Agnus Castus (Monnikspeper of Kuisboom) wordt in Europa en Noord-Amerika al meer dan 2000 jaar toegepast als fytotherapeuticum bij hormonale problemen. Agnus castus ondersteunt de werking van verschillende hormoonsystemen. 

Curcuma xanthorrhiza (Bittere of Javaanse kurkumawortel) ondersteunt herstel en stimuleert de werking van de lever. 

Gymnema sylvestre is ook bekend als Gurmar, de ‘suikervernietiger’ omdat het het vermogen afzwakt om zoetheid te proeven. Het heeft een verlagend effect op de bloedsuikerspiegel doordat het de opnamecapaciteit van de enzymen die glucose verwerken, verhoogt. Bovendien vermindert Gymnema het bloedsuiker verhogend effect van sommige hormonen zoals adrenaline. 

De peulvruchten van de Mucuna pruriens (Fluweelboon of Jeukboon) hebben een hoog gehalte aan medicinale stoffen, waaronder levodopa (L-dopa) en ondersteunen bij ziekten van het zenuwstelsel en diabetes.

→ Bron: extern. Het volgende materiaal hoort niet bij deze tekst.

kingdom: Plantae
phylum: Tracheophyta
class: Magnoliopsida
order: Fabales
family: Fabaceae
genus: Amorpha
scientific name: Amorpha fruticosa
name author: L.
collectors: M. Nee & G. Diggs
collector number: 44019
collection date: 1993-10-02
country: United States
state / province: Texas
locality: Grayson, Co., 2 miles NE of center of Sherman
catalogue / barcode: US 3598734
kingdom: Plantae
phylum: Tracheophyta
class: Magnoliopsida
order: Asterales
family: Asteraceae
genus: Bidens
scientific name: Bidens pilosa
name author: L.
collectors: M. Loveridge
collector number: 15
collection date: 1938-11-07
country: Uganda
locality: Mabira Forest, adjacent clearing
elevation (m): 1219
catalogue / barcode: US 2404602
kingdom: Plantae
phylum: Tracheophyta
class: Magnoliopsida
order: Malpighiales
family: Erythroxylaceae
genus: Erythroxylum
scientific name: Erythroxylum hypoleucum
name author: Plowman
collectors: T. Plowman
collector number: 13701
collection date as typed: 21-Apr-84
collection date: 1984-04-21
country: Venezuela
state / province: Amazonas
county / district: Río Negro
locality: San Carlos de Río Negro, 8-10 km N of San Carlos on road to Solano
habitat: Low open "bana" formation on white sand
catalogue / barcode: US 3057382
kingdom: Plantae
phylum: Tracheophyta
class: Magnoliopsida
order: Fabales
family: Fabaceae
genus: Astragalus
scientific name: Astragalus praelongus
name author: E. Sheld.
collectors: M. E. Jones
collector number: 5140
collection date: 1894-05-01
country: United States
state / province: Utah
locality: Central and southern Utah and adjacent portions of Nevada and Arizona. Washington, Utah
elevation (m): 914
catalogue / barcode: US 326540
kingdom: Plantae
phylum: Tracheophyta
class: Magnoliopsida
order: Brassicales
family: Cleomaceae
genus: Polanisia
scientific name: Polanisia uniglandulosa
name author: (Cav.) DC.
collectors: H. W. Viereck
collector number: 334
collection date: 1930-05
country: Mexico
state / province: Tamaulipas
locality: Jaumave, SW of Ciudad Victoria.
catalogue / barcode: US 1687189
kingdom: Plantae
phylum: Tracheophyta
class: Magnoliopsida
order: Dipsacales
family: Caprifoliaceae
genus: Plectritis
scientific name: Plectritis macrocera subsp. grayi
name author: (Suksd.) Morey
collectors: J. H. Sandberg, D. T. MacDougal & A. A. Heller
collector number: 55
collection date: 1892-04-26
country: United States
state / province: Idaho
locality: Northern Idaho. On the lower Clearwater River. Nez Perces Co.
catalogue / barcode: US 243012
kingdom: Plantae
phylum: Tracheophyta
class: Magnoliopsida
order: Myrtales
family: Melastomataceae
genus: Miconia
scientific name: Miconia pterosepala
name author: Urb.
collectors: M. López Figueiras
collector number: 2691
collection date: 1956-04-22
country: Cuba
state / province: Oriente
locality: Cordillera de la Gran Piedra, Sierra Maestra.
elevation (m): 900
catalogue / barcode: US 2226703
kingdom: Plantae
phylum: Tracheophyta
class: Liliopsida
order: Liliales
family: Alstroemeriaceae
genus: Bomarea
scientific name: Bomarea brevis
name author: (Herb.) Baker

Als er gekozen wordt voor reguliere medicatie met schildklierhormonen is het advies om met bloedonderzoek na enige tijd het effect ervan vast te stellen. Zo voorkom je dat een hond onterecht deze medicijnen blijft innemen.

NB Symptomen van hypothyreoïdie komen overeen met de symptomen van ziekte van Cushing bij de hond. Met het grote verschil dat bij Cushing de hond ook veel drinkt en plast.

 

Bron: Petra Driesen, Holistisch centrum voor mens en dier; Medisch centrum voor dieren en artikel ‘Schildklierproblemen bij honden’ mmv Jenny Buijtels, internist diergeneeskunde Universiteit Utrecht.